JILL THE RIPPER (2000)

 







PHENOMENALITY: *uncanny*
MYTHICITY: *fair*
FRYEAN MYTHOS: *drama*
CAMPBELLIAN FUNCTION: *psychological, sociological*


I first saw this film on TV under the lame title TIED UP. However, its original title, JILL RIPS, is even worse, though that was also the title of the film's source-novel. I can endure the alternate title JILL THE RIPPER better than either of these, so that's what I'll go with.

There could be immense psycho-mythic potential in a femme-centric take on the often fictionalized story of Jack the Ripper. In most fictional adaptations, the Ripper kills to express his misogynistic hatred of the female sex, and at least one or two films, such as 1971's HANDS OF THE RIPPER, have centered upon Female Rippers with an animus toward some or all men. I have not read the Frederic Lindsay novel, and there are not many online reviews of it, but what I've seen makes clear that it does focus on an apparent Female Ripper. The movie seems to have gone off in its own tangent, though, for descriptions of the novel mention nothing about BDSM content. Cross-breeding the Ripper legend with the demimonde of the BDSM trade sounds even more promising than just a Female Ripper, and at times director Anthony Hickox seems to be shooting for a Hitchcockian treatment of such transgressive subject matter.

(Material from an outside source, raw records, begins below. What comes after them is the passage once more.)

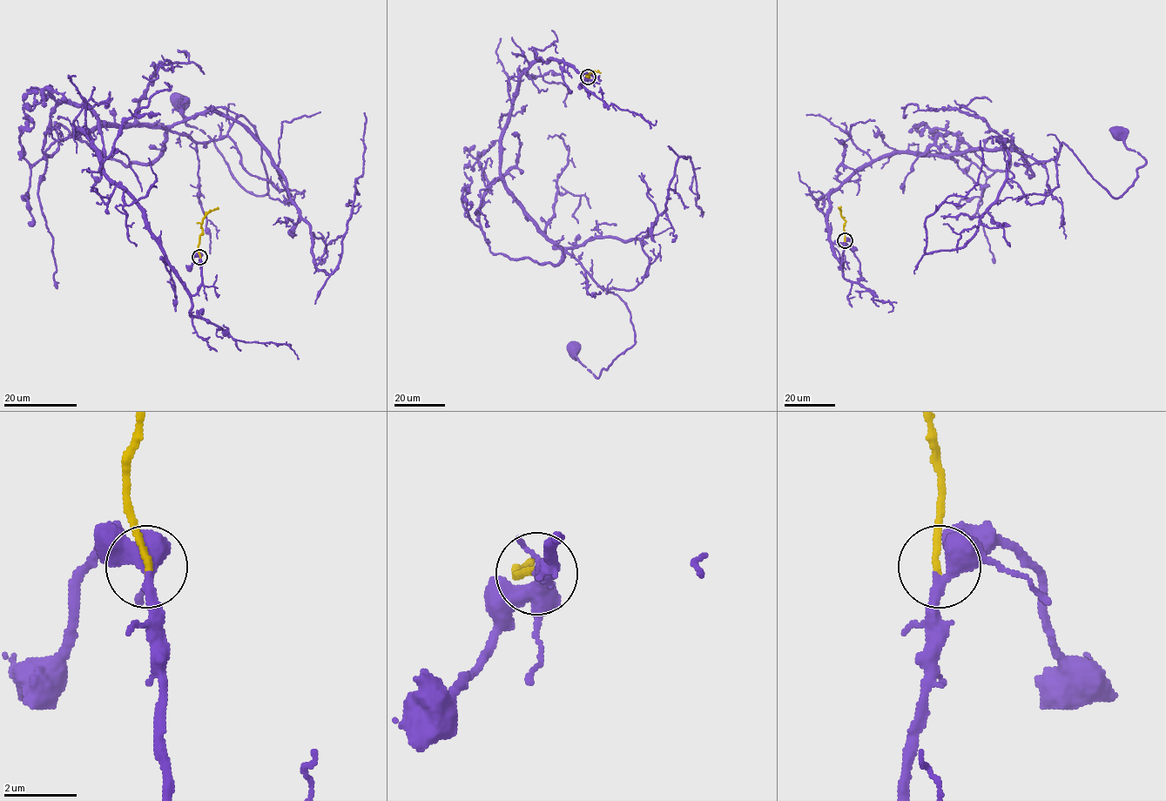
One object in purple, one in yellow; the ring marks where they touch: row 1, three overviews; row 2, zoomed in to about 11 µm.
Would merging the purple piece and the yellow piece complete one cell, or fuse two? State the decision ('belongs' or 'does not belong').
belongs

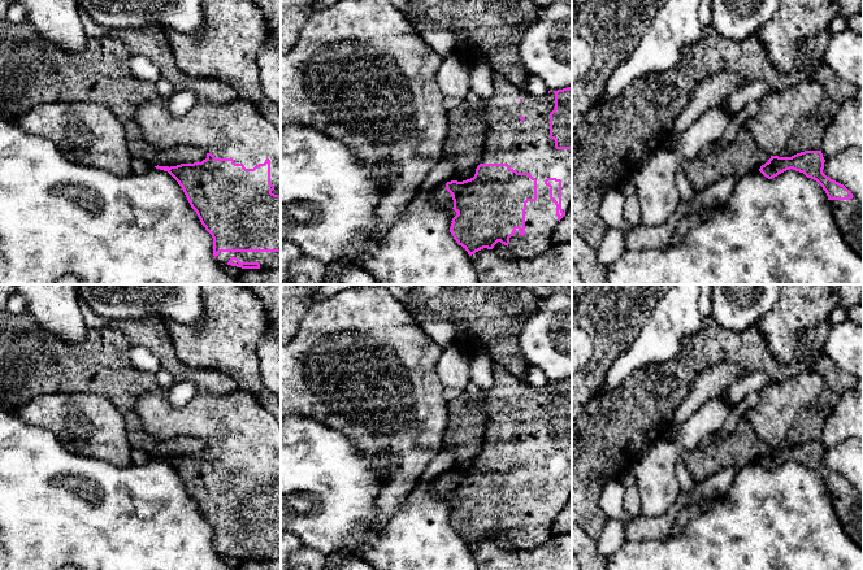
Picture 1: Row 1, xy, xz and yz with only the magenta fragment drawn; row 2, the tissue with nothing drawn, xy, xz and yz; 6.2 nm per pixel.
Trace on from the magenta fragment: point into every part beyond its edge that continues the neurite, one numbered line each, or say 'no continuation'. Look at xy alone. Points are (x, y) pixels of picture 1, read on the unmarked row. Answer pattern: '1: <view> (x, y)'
1: xy (237, 421)

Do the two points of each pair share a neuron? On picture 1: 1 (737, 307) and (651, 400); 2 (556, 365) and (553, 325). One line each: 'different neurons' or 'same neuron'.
1: different neurons
2: same neuron

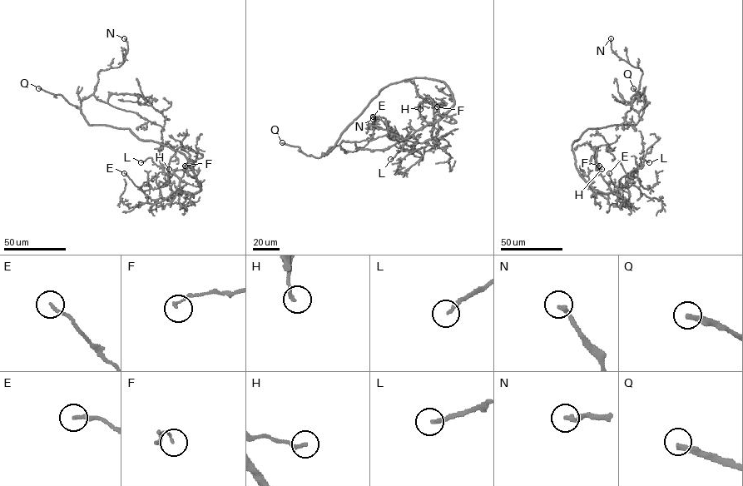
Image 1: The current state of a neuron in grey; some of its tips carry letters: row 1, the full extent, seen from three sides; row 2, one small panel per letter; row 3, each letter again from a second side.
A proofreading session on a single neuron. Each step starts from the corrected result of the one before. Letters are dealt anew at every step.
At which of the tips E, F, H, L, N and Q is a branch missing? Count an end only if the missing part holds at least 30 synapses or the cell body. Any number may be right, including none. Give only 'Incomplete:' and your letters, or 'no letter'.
Incomplete: H, L, Q

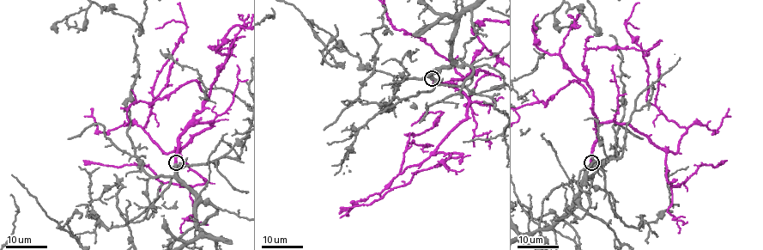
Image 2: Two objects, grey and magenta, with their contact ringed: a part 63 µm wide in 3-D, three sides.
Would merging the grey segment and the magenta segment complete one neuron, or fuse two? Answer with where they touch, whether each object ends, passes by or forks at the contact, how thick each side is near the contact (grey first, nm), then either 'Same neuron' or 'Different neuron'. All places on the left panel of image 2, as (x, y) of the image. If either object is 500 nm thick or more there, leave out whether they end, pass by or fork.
Place: (176, 162). Thickness 420 nm (grey) against 550 nm. Same neuron

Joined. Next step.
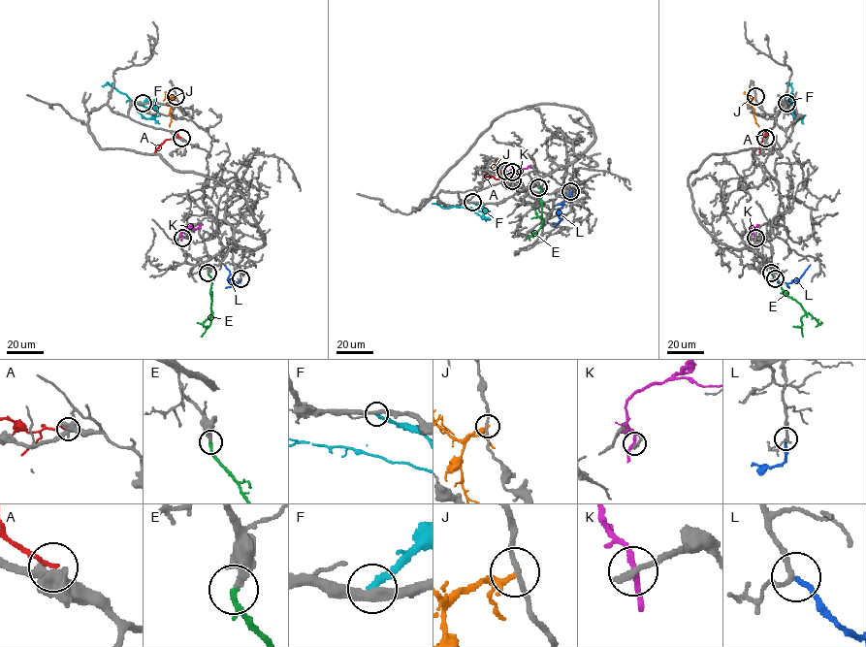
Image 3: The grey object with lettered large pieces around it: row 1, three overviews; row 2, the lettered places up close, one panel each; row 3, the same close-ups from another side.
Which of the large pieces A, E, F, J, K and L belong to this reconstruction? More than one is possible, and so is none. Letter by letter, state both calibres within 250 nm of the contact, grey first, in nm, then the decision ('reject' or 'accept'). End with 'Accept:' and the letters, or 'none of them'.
A: 550 nm thick on the grey side, 160 nm on the other; reject
E: 260 nm thick on the grey side, 170 nm on the other; accept
F: 360 nm thick on the grey side, 240 nm on the other; reject
J: 190 nm thick on the grey side, 120 nm on the other; reject
K: 320 nm thick on the grey side, 240 nm on the other; reject
L: 200 nm thick on the grey side, 220 nm on the other; accept
Accept: E, L

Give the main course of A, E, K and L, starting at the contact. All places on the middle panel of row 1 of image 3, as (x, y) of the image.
A: (512, 180), (485, 177)
E: (538, 187), (542, 194), (542, 221), (541, 216), (530, 218)
K: (512, 172), (511, 169), (517, 171), (532, 167)
L: (570, 191), (559, 210), (560, 220), (555, 226)

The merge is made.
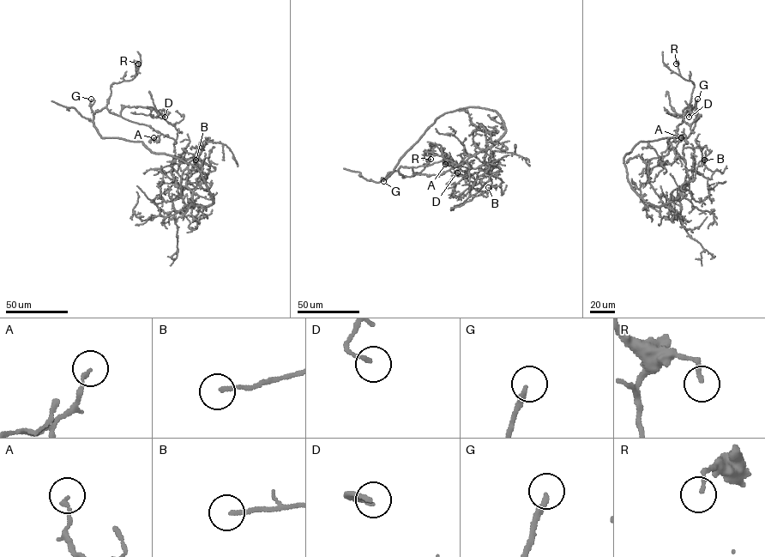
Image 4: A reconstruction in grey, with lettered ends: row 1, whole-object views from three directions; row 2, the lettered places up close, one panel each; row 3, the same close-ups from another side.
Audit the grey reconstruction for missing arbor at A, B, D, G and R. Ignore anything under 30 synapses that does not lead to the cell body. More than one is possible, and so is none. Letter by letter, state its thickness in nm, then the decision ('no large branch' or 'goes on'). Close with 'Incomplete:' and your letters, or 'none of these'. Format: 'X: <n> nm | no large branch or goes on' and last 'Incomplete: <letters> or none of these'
A: 170 nm | no large branch
B: 160 nm | no large branch
D: 160 nm | no large branch
G: 200 nm | goes on
R: 160 nm | no large branch
Incomplete: G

Matt Sorenson (Dolph Lundgren) was forced to resign from the Boston police force after an incident in which he tormented prostitutes by forcing them to walk to the precinct in pouring rain. Implicitly the guy has major issues with the Oldest Profession, which may or may not signal issues with women as a whole. There's no indication that he's had a wife or girlfriend, but he does love his brother Michael, whose body is washed ashore with strong indications of BDSM usage. So Sorenson becomes a vigilante out to uncover the killer's identity, even before other such victims begin showing up. He has some friends on the force that feed him clues about the investigation, but one of the weird things on Sorenson's radar is that shortly before Michael's death he married a woman named Irene (Danielle Brett). In fact, the first time Sorenson sees her, he desires her before knowing that she's his brother's widow.

If you think Irene's just there to be a Love Interest, then you aren't paying attention to Hickox's clear signals that she's Something More. Sorenson, though, moves heaven and earth to infiltrate the BDSM world on the theory that one of the professionals killed Michael. and in keeping with the Lundgren persona he gets into a fair number of head-busting fights. The hero's biggest struggle is with the idea that his brother was involved in this seamy lifestyle, for the fetishes of pain and bondage apparently hold no attraction for Sorenson, not even after he's forced to play the part of a customer and must endure some choice whiplashing.

RIPPER's big problem is that Hickox and company aren't able to side with either Sorenson or the mystery killer, nor chart a path that would show the dramatic conflicts of both parties, the way that other director with the similar last name managed to do. At times Hickox seems to be advocating Sorenson's view that the demimonde is a place of endless corruption, which would align RIPPER with the mythic POV of the average Charles Bronson film. Yet there are also numerous references to female disempowerment at the hands of the old boy's network, so that when the agents of that network manage to rein in the Female Ripper, there's certainly no feeling of cathartic celebration at the monster's demise. So in the end, RIPPER fizzles out in the psycho-myth department, and doesn't come off much better than your average erotic thriller, except for better visuals and a strong performance by the male lead.